They don’t call it the Blogosphere for nothing. Blogging is its own little world with plenty of unwritten rules. These are constantly evolving as the internet evolves.
Today, we wanted to share Part I of our Basic Blogging Checklist. We read a lot about blogging before we ever published a post, so we had an idea of what to expect. However, it does not due to live exclusively by the precepts of others.
You have to figure how you want to do things for yourself. So this series is about how we approach blogging after 100+ posts. Maybe we’ll do another series when we are at 1000+ posts!
Content: The Key Ingredient
Content is king in the blog world. We aim for 300-500 words of content. Some may be shorter or longer, but most fall into the aforementioned range. This may seem daunting at first, staring at the blank page and blinking cursor, but the more you write, the easier it becomes. You just have to sit down and do it. See yesterday’s post for more (How to Write Anywhere & End Procrastination For Good).
The content must also have some intrinsic value to the audience.

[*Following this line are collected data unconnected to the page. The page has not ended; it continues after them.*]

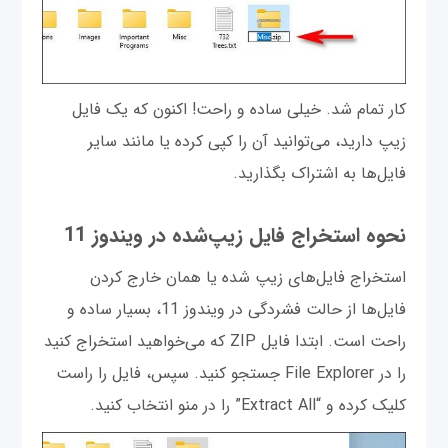
کار تمام شد. خیلی ساده و راحت! اکنون که یک فایل
زیپ دارید، می‌توانید آن را کپی کرده یا مانند سایر
فایل‌ها به اشتراک بگذارید.
نحوه استخراج فایل زیپ‌شده در ویندوز 11
استخراج فایل‌های زیپ شده یا همان خارج کردن
فایل‌ها از حالت فشردگی در ویندوز 11، بسیار ساده و
راحت است. ابتدا فایل ZIP که می‌خواهید استخراج کنید
را در File Explorer جستجو کنید. سپس، فایل را راست
کلیک کرده و “Extract All” را در منو انتخاب کنید.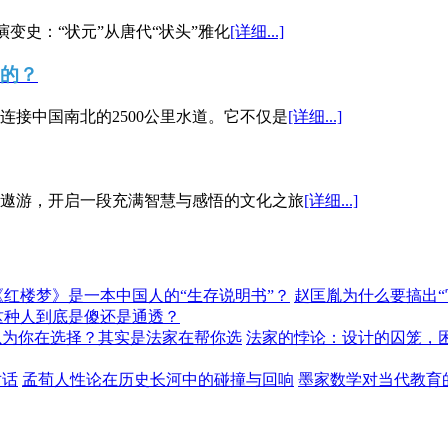
演变史：“状元”从唐代“状头”雅化
[详细...]
”的？
接中国南北的2500公里水道。它不仅是
[详细...]
遨游，开启一段充满智慧与感悟的文化之旅
[详细...]
《红楼梦》是一本中国人的“生存说明书”？
赵匡胤为什么要搞出
这种人到底是傻还是通透？
以为你在选择？其实是法家在帮你选
法家的悖论：设计的囚笼，
对话
孟荀人性论在历史长河中的碰撞与回响
墨家数学对当代教育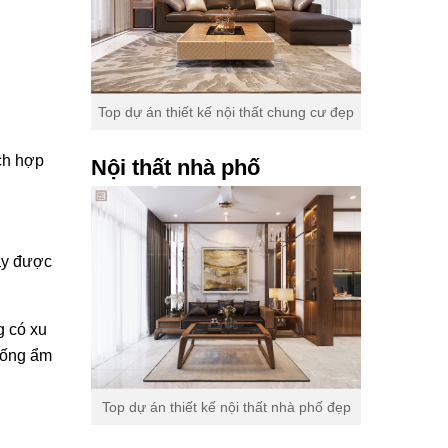
Top dự án thiết kế nội thất chung cư đẹp
ích hợp
Nội thất nhà phố
này được
g có xu
hống ẩm
Top dự án thiết kế nội thất nhà phố đẹp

It needs to have a focus and a purpose, for example, to inform or entertain. A scattered blog post is not very helpful to readers, even it can be fun to create.
Images: Visual Value
Everyone seems to have a two second attention span these days. Pictures help break up content for the reader. We tend to use between 3-10 images per post. The internet is a big place with lots of websites competing for viewership; images keep readers captivated. How many times have you stayed on a website to view interesting images?
You can use your own images, get some from flickr under the Creative Commons Licenses, or just google “free stock photos” to find great sites like unsplash. Once you have your photos, you will likely need to do some editing to optimize them for your blog.
We use Photoshop CC from Adobe on a $10/month subscription basis to make minor improvements to photos. We had been using Photoshop Elements happily for a couple years, including to create our very first book cover. (See more in Evolution of an eBook Cover: Part 1).
However, the price of Photoshop CC is well worth the editing power. You could also use a free alternative like PicMonkey. See The 10 Best Photoshop Alternatives You Need To Know from lifehack.org for more.
Optimized Images: Level Up
We usually adjust the levels, curves, and hue/saturation as needed per photo. We also do any crops, rotations, or necessary text additions/watermarking in Photoshop. We have been teaching ourselves how to use Photoshop through YouTube Tutorials, especially those offered by Phlearn, and through some excellent sessions from Creative Live, where you can stream live classes for FREE! There is always more to learn in Photoshop.
Once we are happy with the look of each photo, we reduce the size to 900 pixels wide x (proportionate number) pixels high; sometimes we do 1200 pixels wide if it is an artsy photo. Reducing the size of your images will increase the speed of your website. Also, you don’t need to worry about high resolution – 72 pixels per inch is fine for blog photos.
Now the photo is ready for import to the website. We use wordpress, which makes image optimization a snap. We further reduce the size of our images using the WordPress Plugin: WP Smush. Almost finished…
Finally, we add the photo to the post and add some “alt text.” This seemingly obscure task is important for search engine optimization (SEO). You can read more at Image SEO: alt tag and title tag optimization from Yoast (of SEO Plugin fame). Basically, you type in words that describe what is in the image into the Alternative Text section of the Image Details. For example, the alt text for the above photo includes: “computer, laptop, photo editing, photoshop.” Another helpful article is from Search Engine Journal: Image Alt Text Vs. Image Title: What’s the Difference?.